Patients with cirrhosis who were initiated on lactulose after an index hepatic encephalopathy episode in a liver-transplant centre were retrospectively reviewed. Recurrence of hepatic encephalopathy, precipitating factors and adherence on lactulose were investigated using chart review and electronic pharmacy records. Patients with/without hepatic encephalopathy recurrence were compared, and predictors of recurrence were analysed.

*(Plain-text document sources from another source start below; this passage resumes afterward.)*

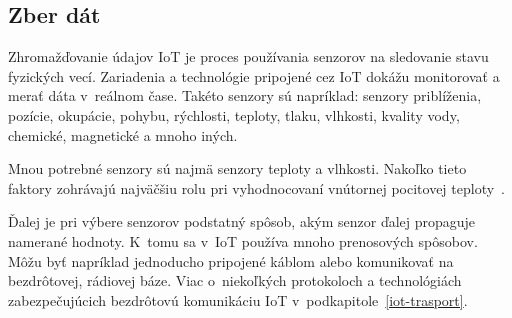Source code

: \subsection{Zber dát}\label{iot-colection}
Zhromažďovanie údajov IoT je proces používania senzorov na sledovanie stavu fyzických vecí. 
Zariadenia a technológie pripojené cez IoT dokážu monitorovať a merať dáta v~reálnom čase. 
Takéto senzory sú napríklad: senzory priblíženia, pozície, okupácie, pohybu, rýchlosti, teploty, tlaku, vlhkosti, kvality vody, chemické, magnetické a mnoho iných.~\cite{8862778}

Mnou potrebné senzory sú najmä senzory teploty a vlhkosti. 
Nakoľko tieto faktory zohrávajú najväčšiu rolu pri vyhodnocovaní vnútornej pocitovej teploty~\cite{AUniversalScaleofApparentTemperature}. 

Ďalej je pri výbere senzorov podstatný spôsob, akým senzor ďalej propaguje namerané hodnoty. 
K~tomu sa v~IoT používa mnoho prenosových spôsobov. 
Môžu byť napríklad jednoducho pripojené káblom alebo komunikovať na bezdrôtovej, rádiovej báze. 
Viac o~niekoľkých protokoloch a technológiách zabezpečujúcich bezdrôtovú komunikáciu IoT v~podkapitole~\ref{iot-trasport}.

A total of 137 patients with cirrhosis (age 55 +/- 6years, MELD 17 +/- 7) who were initiated on lactulose after the index hepatic encephalopathy episode were included. Of these, 103 patients developed recurrent hepatic encephalopathy 9 +/- 1 months after their index episode; 39 (38%) of these were not adherent on lactulose, 56 (54%) were adherent and 8 (8%) had lactulose-associated dehydration leading to recurrence. Recurrent hepatic encephalopathy precipitants in lactulose-adherent patients were sepsis (19%), GI bleeding (15%), hyponatremia (4%) and TIPS (7%). Overall, all patients who did not suffer recurrence were adherent on lactulose. In contrast, the adherence rate for those who recurred was only 64% (P = 0.00001). On multivariate regression, lactulose non-adherence (OR 3.26) and MELD score (OR 1.14) were the factors that predicted recurrence.
Lactulose non-adherence and lactulose-associated dehydration were associated with nearly half of recurrent hepatic encephalopathy episodes.